— Input for this task —
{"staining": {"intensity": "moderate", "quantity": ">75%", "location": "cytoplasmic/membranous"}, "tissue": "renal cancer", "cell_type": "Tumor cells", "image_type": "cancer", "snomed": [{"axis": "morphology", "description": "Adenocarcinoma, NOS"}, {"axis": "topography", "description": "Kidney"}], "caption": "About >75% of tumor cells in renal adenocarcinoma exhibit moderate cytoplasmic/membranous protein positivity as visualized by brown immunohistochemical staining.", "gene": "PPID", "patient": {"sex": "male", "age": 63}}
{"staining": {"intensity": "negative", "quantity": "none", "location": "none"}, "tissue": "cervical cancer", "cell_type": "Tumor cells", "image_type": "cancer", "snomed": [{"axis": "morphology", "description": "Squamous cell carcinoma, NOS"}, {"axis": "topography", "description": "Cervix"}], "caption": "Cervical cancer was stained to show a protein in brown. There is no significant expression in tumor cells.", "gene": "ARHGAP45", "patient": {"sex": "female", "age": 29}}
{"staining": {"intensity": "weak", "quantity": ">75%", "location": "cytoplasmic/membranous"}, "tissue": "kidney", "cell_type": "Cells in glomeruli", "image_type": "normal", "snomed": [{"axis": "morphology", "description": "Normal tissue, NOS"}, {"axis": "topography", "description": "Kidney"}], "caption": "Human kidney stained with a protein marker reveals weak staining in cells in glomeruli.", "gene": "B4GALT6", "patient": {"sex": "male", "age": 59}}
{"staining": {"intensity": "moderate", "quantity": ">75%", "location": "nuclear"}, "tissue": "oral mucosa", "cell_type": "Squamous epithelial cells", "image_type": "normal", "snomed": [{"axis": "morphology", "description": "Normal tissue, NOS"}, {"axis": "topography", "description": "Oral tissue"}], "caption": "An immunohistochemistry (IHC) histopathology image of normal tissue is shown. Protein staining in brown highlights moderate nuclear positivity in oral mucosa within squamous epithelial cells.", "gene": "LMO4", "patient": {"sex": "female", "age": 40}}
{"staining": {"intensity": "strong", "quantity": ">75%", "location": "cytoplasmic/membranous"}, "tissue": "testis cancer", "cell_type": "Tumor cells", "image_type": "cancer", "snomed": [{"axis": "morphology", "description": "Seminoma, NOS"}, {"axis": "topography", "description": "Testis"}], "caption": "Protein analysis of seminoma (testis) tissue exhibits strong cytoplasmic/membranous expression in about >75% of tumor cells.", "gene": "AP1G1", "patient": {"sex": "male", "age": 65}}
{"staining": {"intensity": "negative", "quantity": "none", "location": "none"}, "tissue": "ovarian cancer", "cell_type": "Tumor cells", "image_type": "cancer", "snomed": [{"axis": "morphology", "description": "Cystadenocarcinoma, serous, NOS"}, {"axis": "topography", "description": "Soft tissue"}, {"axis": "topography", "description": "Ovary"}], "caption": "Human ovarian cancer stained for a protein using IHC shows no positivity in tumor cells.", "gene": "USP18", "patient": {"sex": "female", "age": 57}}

— Exercise —
Output the data exactly, in full.

— Exercise solution —
{"staining": {"intensity": "moderate", "quantity": ">75%", "location": "cytoplasmic/membranous"}, "tissue": "renal cancer", "cell_type": "Tumor cells", "image_type": "cancer", "snomed": [{"axis": "morphology", "description": "Adenocarcinoma, NOS"}, {"axis": "topography", "description": "Kidney"}], "caption": "About >75% of tumor cells in renal adenocarcinoma exhibit moderate cytoplasmic/membranous protein positivity as visualized by brown immunohistochemical staining.", "gene": "PPID", "patient": {"sex": "male", "age": 63}}
{"staining": {"intensity": "negative", "quantity": "none", "location": "none"}, "tissue": "cervical cancer", "cell_type": "Tumor cells", "image_type": "cancer", "snomed": [{"axis": "morphology", "description": "Squamous cell carcinoma, NOS"}, {"axis": "topography", "description": "Cervix"}], "caption": "Cervical cancer was stained to show a protein in brown. There is no significant expression in tumor cells.", "gene": "ARHGAP45", "patient": {"sex": "female", "age": 29}}
{"staining": {"intensity": "weak", "quantity": ">75%", "location": "cytoplasmic/membranous"}, "tissue": "kidney", "cell_type": "Cells in glomeruli", "image_type": "normal", "snomed": [{"axis": "morphology", "description": "Normal tissue, NOS"}, {"axis": "topography", "description": "Kidney"}], "caption": "Human kidney stained with a protein marker reveals weak staining in cells in glomeruli.", "gene": "B4GALT6", "patient": {"sex": "male", "age": 59}}
{"staining": {"intensity": "moderate", "quantity": ">75%", "location": "nuclear"}, "tissue": "oral mucosa", "cell_type": "Squamous epithelial cells", "image_type": "normal", "snomed": [{"axis": "morphology", "description": "Normal tissue, NOS"}, {"axis": "topography", "description": "Oral tissue"}], "caption": "An immunohistochemistry (IHC) histopathology image of normal tissue is shown. Protein staining in brown highlights moderate nuclear positivity in oral mucosa within squamous epithelial cells.", "gene": "LMO4", "patient": {"sex": "female", "age": 40}}
{"staining": {"intensity": "strong", "quantity": ">75%", "location": "cytoplasmic/membranous"}, "tissue": "testis cancer", "cell_type": "Tumor cells", "image_type": "cancer", "snomed": [{"axis": "morphology", "description": "Seminoma, NOS"}, {"axis": "topography", "description": "Testis"}], "caption": "Protein analysis of seminoma (testis) tissue exhibits strong cytoplasmic/membranous expression in about >75% of tumor cells.", "gene": "AP1G1", "patient": {"sex": "male", "age": 65}}
{"staining": {"intensity": "negative", "quantity": "none", "location": "none"}, "tissue": "ovarian cancer", "cell_type": "Tumor cells", "image_type": "cancer", "snomed": [{"axis": "morphology", "description": "Cystadenocarcinoma, serous, NOS"}, {"axis": "topography", "description": "Soft tissue"}, {"axis": "topography", "description": "Ovary"}], "caption": "Human ovarian cancer stained for a protein using IHC shows no positivity in tumor cells.", "gene": "USP18", "patient": {"sex": "female", "age": 57}}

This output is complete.